Los anticuerpos monoclonales son proteínas elaboradas en laboratorio que imitan la capacidad del sistema inmunológico para combatir antígenos dañinos como los virus.

Un anticuerpo monoclonal es un tipo de proteína producida en el laboratorio que puede unirse a sustancias en el cuerpo, incluidas las células cancerosas. Sin embargo, existen muchos tipos de anticuerpos monoclonales. Además, un anticuerpo monoclonal se fabrica para que se una a una sola sustancia.

Los anticuerpos monoclonales se utilizan para tratar algunos tipos de cáncer. Se pueden usar solos o para transportar medicamentos, toxinas o sustancias radiactivas directamente a las células cancerosas.

¿Cómo funciona? Anticuerpos monoclonales

Primero, el sistema inmunológico del cuerpo genera anticuerpos como mecanismo de defensa contra moléculas desconocidas. El término científico para estas moléculas desconocidas es antígenos.

Las moléculas de bacterias y virus pueden actuar como antígenos, provocando la producción de anticuerpos.

Los anticuerpos se unen a los antígenos. Esto le dice a las células especializadas del sistema inmunológico que maten al patógeno invasor.

Los anticuerpos monoclonales pueden tener afinidad monovalente, uniéndose solo al mismo epítopo (la parte de un antígeno que es reconocida por el anticuerpo).

Por el contrario, los anticuerpos policlonales se unen a múltiples epítopos y normalmente son producidos por varios linajes diferentes de células plasmáticas secretoras de anticuerpos. También se pueden diseñar anticuerpos monoclonales biespecíficos aumentando las dianas terapéuticas de un anticuerpo monoclonal contra dos epítopos.

De hecho, es posible producir anticuerpos monoclonales que se unan específicamente a prácticamente cualquier sustancia adecuada. Además pueden luego servir para detectarlo o depurarlo. Esta capacidad se ha convertido en una herramienta importante en bioquímica, biología molecular y medicina.

Terapia de anticuerpos monoclonales

La terapia con anticuerpos monoclonales es una forma de inmunoterapia que utiliza anticuerpos monoclonales (mAb) para unirse de forma monoespecífica a determinadas células o proteínas.

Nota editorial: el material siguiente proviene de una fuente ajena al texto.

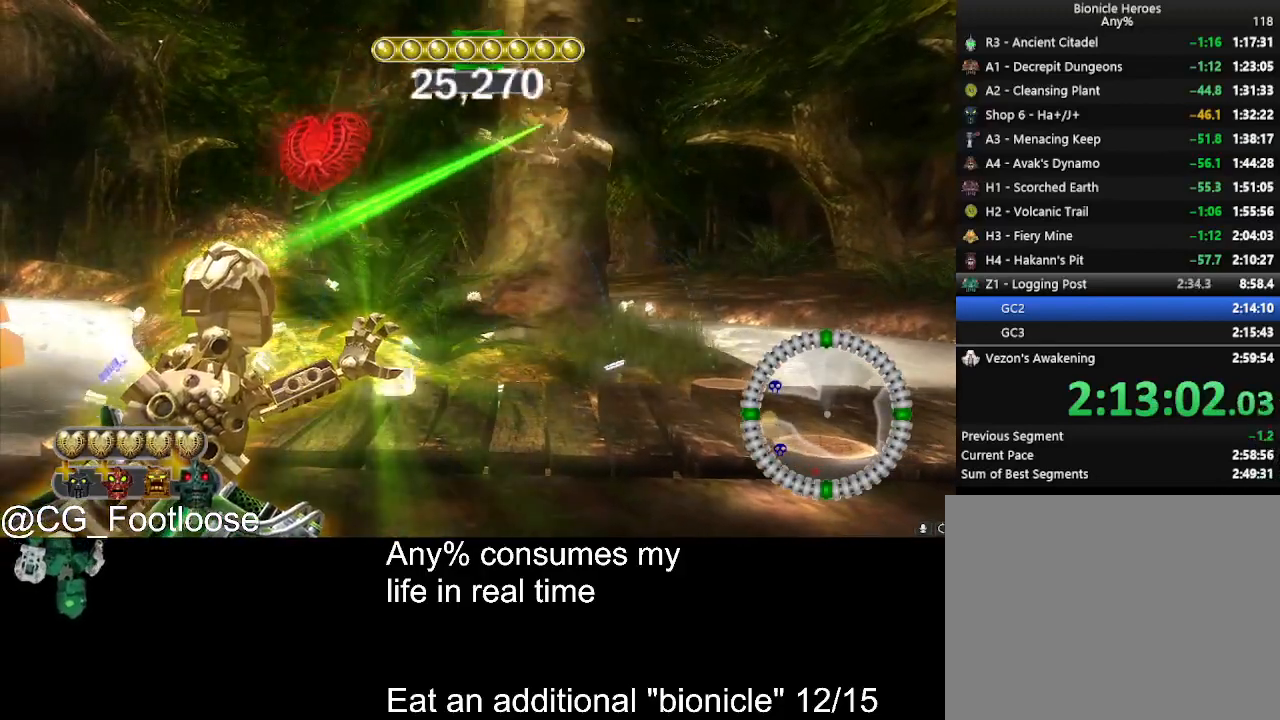
{"keys": [], "mouse": ["left"], "events": [[283, "w", "down"], [416, "w", "up"]]}
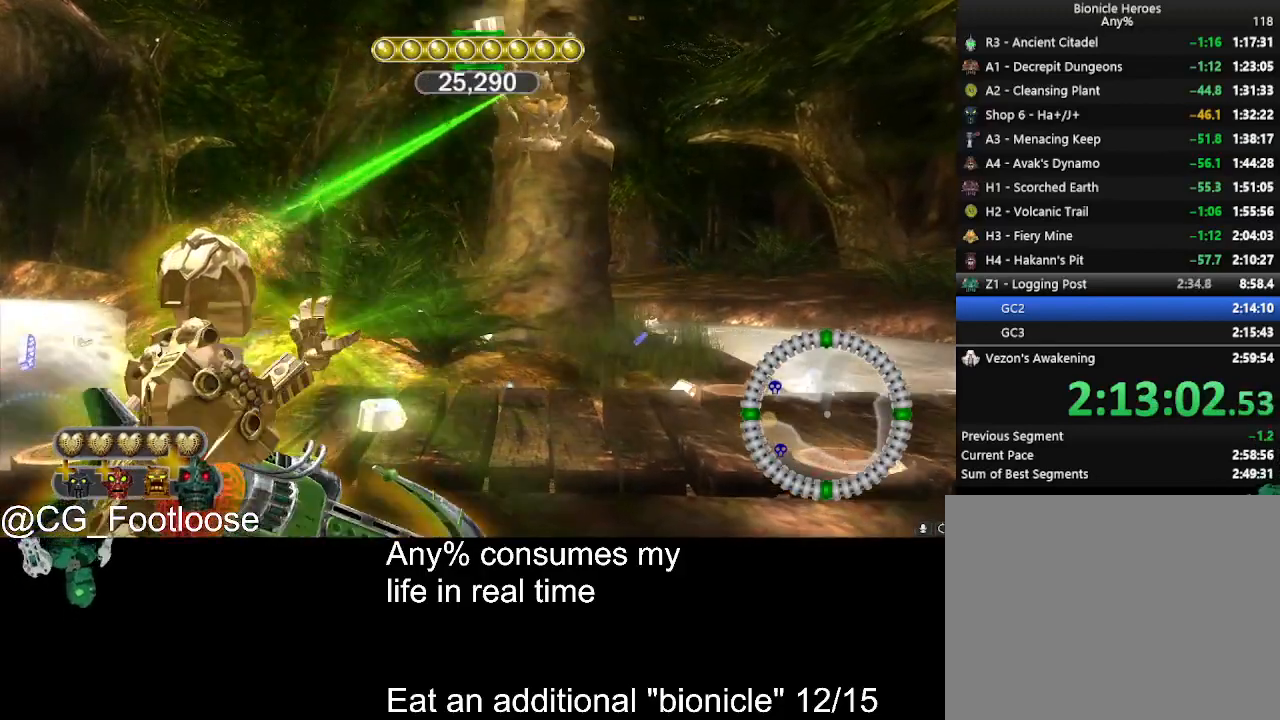
{"keys": [], "mouse": ["left"], "events": []}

Además, el objetivo es que este tratamiento estimule el sistema inmunológico del paciente para que ataque esas células. Alternativamente, en radioinmunoterapia, una dosis radioactiva localiza una línea celular diana, administrando dosis químicas letales.

Más recientemente, se han utilizado anticuerpos para unirse a moléculas implicadas en la regulación de las células T. Esto se conoce como terapia de puntos de control inmunológico.

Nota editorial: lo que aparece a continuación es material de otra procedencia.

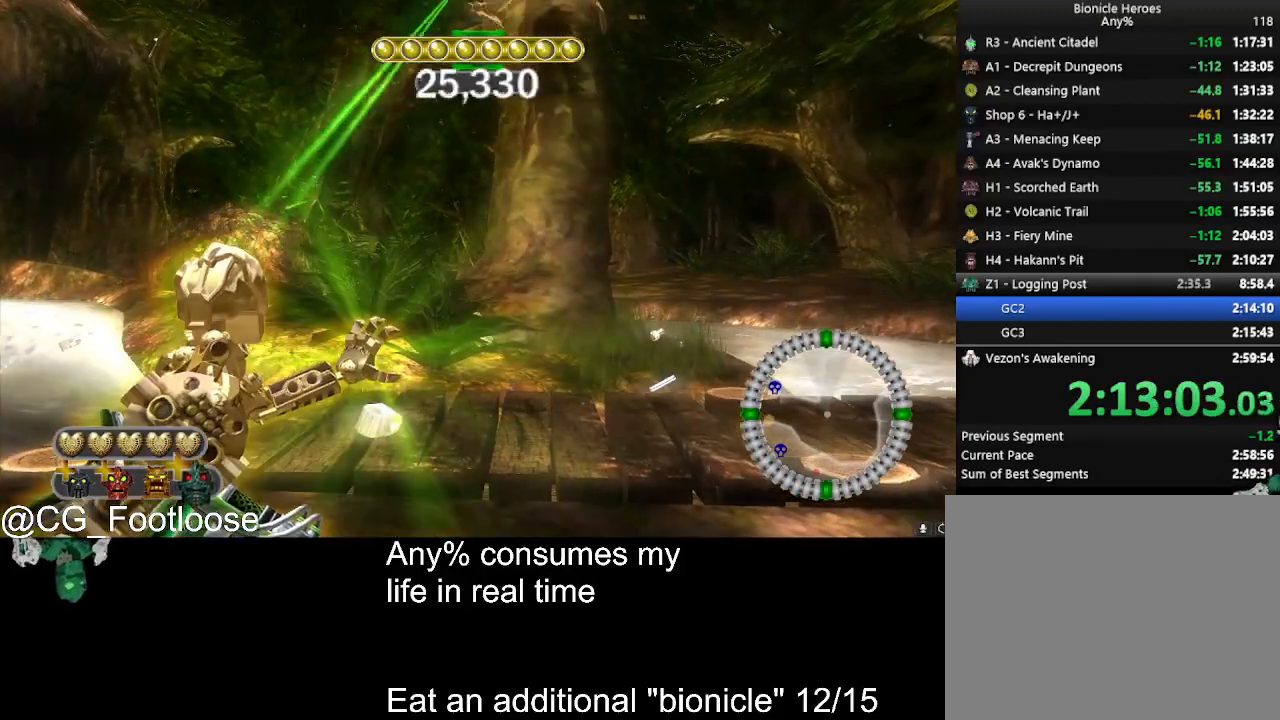
{"keys": [], "mouse": ["left"], "events": []}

Estructura y función de los anticuerpos

Los anticuerpos de inmunoglobulina G (IgG) son moléculas heterodiméricas grandes, de aproximadamente 150 kDa y están compuestas por dos tipos de cadenas polipeptídicas, llamadas cadena pesada (~ 50 kDa) y cadena ligera (~ 25 kDa).

Además, los dos tipos de cadenas ligeras son kappa (κ) y lambda (λ). Mediante la escisión con la enzima papaína, la parte Fab (unión fragmento-antígeno) se puede separar de la parte Fc (constante del fragmento) de la molécula.

Los fragmentos Fab contienen los dominios variables, que consisten en tres dominios de aminoácidos hipervariables de anticuerpos responsables de la especificidad del anticuerpo incrustados en regiones constantes.

Las cuatro subclases de IgG conocidas están implicadas en la citotoxicidad celular dependiente de anticuerpos.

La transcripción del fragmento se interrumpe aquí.